DyMESH — Facts of Life¶
Practical guidance, caveats, and limitations for users of DyMESH, drawn from the EDC DyMESH — Important Notes presentation (2026 HVE Forum). These are the things to keep in mind before, during, and after a DyMESH run.
1. You are doing 3-D collision simulation¶
When using DyMESH, you're doing three-dimensional collision simulation. This is technically a very difficult task. Don't expect it to be simple. Setting up a credible DyMESH case takes care with geometry, stiffness, and impact configuration.
2. DyMESH will not work on every crash¶
DyMESH is a powerful general-purpose tool, but it is not going to work on every crash. Some impact configurations, geometries, or data quality problems will not yield a good simulation. Be prepared to fall back to other methods when a case is unsuitable.

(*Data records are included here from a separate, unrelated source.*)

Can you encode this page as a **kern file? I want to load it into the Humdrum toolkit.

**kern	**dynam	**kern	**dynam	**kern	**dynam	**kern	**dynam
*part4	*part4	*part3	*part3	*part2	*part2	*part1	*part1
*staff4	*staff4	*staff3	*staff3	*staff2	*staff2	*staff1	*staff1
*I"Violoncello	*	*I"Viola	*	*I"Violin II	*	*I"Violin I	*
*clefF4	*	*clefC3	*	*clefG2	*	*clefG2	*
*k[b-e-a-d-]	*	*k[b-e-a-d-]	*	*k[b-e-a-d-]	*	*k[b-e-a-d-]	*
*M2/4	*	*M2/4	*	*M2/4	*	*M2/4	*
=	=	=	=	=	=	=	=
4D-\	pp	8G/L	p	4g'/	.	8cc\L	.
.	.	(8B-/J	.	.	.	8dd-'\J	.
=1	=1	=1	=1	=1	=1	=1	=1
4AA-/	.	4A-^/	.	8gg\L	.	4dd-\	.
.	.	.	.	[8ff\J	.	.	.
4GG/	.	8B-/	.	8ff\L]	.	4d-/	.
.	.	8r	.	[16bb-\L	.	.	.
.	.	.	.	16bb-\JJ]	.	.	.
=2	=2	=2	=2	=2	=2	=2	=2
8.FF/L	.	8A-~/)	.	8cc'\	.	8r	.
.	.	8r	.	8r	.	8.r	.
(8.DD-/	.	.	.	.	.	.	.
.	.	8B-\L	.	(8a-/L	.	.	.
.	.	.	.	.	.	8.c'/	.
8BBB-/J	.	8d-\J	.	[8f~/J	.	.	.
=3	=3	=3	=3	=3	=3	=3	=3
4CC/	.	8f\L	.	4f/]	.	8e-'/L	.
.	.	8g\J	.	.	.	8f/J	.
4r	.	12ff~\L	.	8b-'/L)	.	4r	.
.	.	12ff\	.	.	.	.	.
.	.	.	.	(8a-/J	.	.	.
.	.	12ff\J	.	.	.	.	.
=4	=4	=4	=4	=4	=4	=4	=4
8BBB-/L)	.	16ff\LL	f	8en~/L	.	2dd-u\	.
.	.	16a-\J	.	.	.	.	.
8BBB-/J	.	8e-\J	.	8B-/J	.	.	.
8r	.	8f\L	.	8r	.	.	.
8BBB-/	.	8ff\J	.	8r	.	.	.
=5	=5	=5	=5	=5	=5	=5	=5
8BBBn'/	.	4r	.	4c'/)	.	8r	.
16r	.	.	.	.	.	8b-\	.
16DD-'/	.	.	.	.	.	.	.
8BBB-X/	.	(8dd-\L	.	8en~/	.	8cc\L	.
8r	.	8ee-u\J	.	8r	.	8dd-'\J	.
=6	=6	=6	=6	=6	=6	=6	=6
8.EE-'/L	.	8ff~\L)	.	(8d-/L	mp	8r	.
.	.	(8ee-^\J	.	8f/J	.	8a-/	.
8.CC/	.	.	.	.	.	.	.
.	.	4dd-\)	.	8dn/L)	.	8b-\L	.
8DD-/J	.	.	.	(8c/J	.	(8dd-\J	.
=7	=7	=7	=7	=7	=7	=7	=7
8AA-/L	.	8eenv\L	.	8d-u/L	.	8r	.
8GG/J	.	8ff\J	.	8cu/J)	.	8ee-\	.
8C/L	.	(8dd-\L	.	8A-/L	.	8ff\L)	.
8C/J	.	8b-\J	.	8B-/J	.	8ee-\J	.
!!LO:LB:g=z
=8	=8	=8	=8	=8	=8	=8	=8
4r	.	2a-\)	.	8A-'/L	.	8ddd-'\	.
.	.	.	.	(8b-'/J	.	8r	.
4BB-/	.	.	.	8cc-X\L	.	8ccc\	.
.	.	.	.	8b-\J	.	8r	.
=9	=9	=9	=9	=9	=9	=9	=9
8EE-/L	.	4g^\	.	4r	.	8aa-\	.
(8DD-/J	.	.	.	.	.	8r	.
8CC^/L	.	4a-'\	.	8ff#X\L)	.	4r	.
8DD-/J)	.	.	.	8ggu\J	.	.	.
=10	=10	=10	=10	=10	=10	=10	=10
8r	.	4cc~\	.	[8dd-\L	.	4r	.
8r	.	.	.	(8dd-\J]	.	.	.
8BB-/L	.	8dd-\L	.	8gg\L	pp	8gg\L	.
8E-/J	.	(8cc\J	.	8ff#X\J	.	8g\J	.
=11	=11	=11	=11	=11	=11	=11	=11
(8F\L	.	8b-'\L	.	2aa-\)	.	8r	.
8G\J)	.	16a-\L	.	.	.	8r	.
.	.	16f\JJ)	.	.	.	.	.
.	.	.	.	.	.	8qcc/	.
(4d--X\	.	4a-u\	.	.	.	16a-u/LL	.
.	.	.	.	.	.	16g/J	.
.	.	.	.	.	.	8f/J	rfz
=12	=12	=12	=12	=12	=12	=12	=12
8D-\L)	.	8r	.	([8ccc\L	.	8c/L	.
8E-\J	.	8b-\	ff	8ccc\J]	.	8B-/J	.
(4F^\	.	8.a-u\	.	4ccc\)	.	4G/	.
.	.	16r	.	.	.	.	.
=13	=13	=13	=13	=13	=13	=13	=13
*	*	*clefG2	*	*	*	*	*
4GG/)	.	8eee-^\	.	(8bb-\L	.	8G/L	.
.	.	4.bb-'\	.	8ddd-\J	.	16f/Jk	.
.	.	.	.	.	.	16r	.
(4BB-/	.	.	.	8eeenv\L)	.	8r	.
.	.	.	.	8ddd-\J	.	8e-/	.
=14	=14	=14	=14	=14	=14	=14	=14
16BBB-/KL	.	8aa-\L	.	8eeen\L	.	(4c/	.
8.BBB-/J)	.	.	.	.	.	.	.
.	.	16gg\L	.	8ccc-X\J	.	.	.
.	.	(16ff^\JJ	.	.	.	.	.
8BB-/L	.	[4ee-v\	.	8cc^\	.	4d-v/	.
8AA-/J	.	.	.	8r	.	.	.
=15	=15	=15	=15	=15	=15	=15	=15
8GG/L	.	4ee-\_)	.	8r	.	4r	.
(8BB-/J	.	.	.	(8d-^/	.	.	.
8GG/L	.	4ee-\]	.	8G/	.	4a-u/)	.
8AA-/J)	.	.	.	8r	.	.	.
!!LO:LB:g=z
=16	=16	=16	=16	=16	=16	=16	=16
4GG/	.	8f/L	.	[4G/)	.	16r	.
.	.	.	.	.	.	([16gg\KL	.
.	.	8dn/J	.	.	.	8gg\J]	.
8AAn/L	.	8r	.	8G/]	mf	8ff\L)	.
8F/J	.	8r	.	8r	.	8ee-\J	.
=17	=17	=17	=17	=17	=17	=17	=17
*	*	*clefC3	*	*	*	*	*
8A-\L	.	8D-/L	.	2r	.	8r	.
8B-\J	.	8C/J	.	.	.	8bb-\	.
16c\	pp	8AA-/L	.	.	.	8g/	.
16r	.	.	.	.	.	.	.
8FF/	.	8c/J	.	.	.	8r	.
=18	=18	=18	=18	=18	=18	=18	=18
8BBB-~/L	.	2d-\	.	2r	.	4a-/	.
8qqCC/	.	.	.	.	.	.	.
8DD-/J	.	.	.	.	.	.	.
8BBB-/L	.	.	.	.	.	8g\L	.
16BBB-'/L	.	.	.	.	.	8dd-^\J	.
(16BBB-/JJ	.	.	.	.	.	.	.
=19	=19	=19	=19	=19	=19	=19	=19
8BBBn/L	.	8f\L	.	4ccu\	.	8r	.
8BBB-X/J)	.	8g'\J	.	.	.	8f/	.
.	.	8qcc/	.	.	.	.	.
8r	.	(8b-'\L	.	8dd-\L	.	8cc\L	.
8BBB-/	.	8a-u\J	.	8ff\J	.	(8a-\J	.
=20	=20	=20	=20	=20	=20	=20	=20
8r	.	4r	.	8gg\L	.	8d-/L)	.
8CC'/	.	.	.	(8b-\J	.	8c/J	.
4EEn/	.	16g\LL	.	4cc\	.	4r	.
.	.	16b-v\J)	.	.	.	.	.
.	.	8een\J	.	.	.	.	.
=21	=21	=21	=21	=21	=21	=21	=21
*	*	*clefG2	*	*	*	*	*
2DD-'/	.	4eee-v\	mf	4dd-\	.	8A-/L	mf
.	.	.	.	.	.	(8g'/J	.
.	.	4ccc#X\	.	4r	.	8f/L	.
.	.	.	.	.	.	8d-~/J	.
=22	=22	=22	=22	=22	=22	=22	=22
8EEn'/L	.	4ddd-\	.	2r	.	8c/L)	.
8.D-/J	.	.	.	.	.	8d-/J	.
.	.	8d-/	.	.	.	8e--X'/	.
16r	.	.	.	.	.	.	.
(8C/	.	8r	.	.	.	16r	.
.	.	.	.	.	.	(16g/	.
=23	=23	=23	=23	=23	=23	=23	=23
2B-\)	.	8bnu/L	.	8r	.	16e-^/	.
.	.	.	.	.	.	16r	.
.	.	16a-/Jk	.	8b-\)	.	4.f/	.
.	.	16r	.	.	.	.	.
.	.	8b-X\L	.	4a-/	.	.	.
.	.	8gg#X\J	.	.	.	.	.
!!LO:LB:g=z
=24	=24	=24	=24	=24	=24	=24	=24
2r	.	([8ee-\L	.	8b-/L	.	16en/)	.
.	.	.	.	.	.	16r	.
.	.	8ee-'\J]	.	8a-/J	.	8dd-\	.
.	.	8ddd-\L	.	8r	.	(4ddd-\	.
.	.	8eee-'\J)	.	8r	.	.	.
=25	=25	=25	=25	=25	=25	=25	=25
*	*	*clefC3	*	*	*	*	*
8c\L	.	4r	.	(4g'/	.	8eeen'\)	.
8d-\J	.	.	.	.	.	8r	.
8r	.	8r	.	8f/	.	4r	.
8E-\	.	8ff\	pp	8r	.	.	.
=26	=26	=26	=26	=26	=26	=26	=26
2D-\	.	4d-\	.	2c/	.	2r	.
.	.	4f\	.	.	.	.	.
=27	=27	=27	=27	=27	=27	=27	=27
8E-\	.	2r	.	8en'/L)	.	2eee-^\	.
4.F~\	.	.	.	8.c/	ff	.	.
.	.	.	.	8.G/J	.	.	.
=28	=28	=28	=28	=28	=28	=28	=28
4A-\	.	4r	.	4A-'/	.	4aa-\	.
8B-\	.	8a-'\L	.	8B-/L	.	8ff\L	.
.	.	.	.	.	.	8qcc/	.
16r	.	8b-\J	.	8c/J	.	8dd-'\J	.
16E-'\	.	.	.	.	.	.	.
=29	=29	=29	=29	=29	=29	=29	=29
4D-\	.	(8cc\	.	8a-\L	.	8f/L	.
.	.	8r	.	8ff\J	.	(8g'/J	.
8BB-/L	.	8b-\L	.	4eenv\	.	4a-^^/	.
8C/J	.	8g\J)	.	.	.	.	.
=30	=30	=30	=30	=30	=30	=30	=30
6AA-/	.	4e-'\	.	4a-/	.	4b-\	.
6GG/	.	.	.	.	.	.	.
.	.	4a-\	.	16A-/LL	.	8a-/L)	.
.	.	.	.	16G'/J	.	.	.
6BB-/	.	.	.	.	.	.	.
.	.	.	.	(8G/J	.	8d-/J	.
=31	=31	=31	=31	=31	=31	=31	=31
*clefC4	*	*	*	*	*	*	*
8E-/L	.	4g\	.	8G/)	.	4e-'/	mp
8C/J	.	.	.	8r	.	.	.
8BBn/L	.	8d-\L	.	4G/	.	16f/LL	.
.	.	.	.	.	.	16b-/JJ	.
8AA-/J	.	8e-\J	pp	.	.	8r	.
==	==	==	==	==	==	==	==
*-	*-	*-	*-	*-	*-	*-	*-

3. Computer horsepower matters¶
Computer horsepower means everything to DyMESH. The contact search and force computation run every collision time step over the vehicle meshes, so CPU speed and memory directly determine how quickly (and how finely) a case can be run.
4. Be patient during a run¶
Be patient. HVE is resting in between integration time steps while DyMESH is executing, so quickly punching a bunch of buttons during a run may result in unexpected behavior. Let the run proceed rather than clicking through the interface while DyMESH is working.
5. No induced damage¶
Induced damage is not included. No damage will be displayed unless one or more vertices on one vehicle were actually in contact with the other vehicle. DyMESH represents only direct-contact (direct) damage — it does not model the secondary/induced structural deformation that propagates away from the contact region. (This is the same limitation noted in the technical overview: "local behavior of structure not captured in all cases; no induced damage.")
(updated: This is consistent with the code — a vertex only enters the damage
profile once it has penetrated a master surface and been restored; see the
IsDamaged / DamageThisTimeStep handling and MakeProfile() in Dymesh.cpp.)
6. Mesh quality is a factor¶
The quality of the vehicle mesh directly affects the result:
- Poorly tessellated meshes do not work well. The contact algorithm relies on reasonably uniform, well-formed triangles.
- Early EDC meshes do not meet all criteria, especially on the bottom of the vehicle.
- Use the Tessellation option to improve a mesh before running DyMESH.
(updated: The Tessellation / "Vehicle Mesh Options" controls in the current code include a Tessellate toggle, a Vertex Weld Distance, and a Max Side Length — these are the levers referred to here for cleaning up a mesh.)
7. Generic vehicles must be tessellated¶
Generic Vehicles' meshes must be tessellated before use with DyMESH. Their as-delivered meshes are not suitable for the contact algorithm without tessellation.